It's almost darkly comical now, but Butler actually used the word "championship" last August in regard to the team's 2009-10 chances.
So much belief, so much promise . . . so much for the Gil-Caron-and-'Twan Show. Canceled before they won anything that mattered.
But today, John Wall. Today, hope. Possibility.
As a team official witnessing the Ping-Pong ball lottery process, Grunfeld had to be sequestered for about an hour and a half before the official announcement. Those roughly 90 minutes were wonderfully torturous for him. He was like a child who found his unwrapped birthday presents in his parents' closet more than an hour before his schoolmates showed for the party and cake. The biggest secret in the house was his to keep.
"The biggest secret in the country," Ernie amended. "I was shocked at first, being in the back room when they were picking out the numbers. I did a double-pump fist. Then I had to wait an hour and 15 minutes."

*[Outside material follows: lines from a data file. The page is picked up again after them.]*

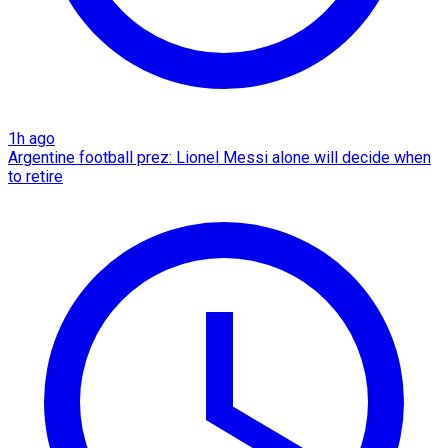
1h ago
Argentine football prez: Lionel Messi alone will decide when
to retire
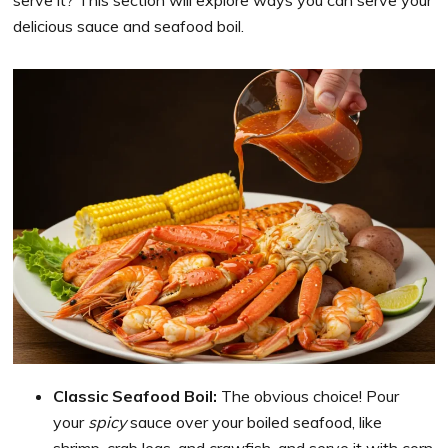
delicious sauce and seafood boil.
Classic Seafood Boil:
The obvious choice! Pour
your
spicy
sauce over your boiled seafood, like
shrimp, crab legs, and crawfish, and serve it with corn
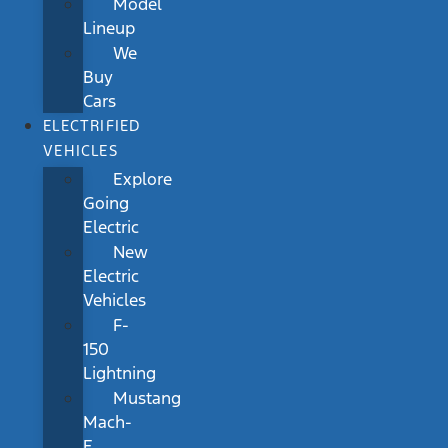
Model
Lineup
We
Buy
Cars
ELECTRIFIED
VEHICLES
Explore
Going
Electric
New
Electric
Vehicles
F-
150
Lightning
Mustang
Mach-
E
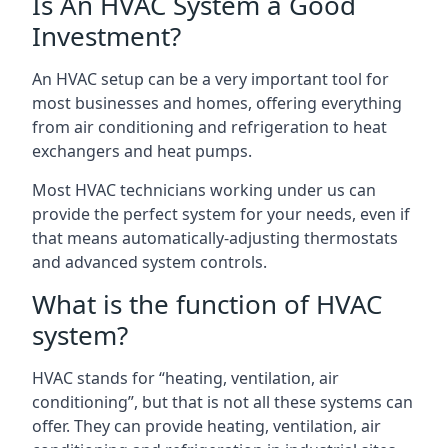
Is An HVAC System a Good
Investment?
An HVAC setup can be a very important tool for
most businesses and homes, offering everything
from air conditioning and refrigeration to heat
exchangers and heat pumps.
Most HVAC technicians working under us can
provide the perfect system for your needs, even if
that means automatically-adjusting thermostats
and advanced system controls.
What is the function of HVAC
system?
HVAC stands for “heating, ventilation, air
conditioning”, but that is not all these systems can
offer. They can provide heating, ventilation, air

By the way, rabbit's feet and horseshoes used as good-luck pieces are so last century.
In his hand Tuesday night, Grunfeld held a small gold chain with a ball attached to it, given to him by his father, Alex, in Romania, when he was boy of maybe 6 or 7, he said. Mrs. P's charm was her late husband's 1978 championship ring, which he wore every day since Wes Unseld, Elvin Hayes and their teammates won it for him 32 years earlier.
"The Pollins have done so much for the city; it's a nice end to an era," Grunfeld said. "It's also the beginning of the new era with Ted. What better way to start the rebuilding process?"
On draft lottery day, there is none.
The woeful Washington Wizards, lo and behold, get to choose No. 1. It's counterintuitive to everything about this extended rough patch lately, especially this dismal year. Having just a 10.3 percent chance of securing the top prize, they finally won something after losing so, so much these past 10 months.
John Wall is of course not the same as winning 50 games, a playoff series or genuinely contending for a championship. But when David Stern calls his name next month, he represents a new beginning for a franchise that so badly needed one.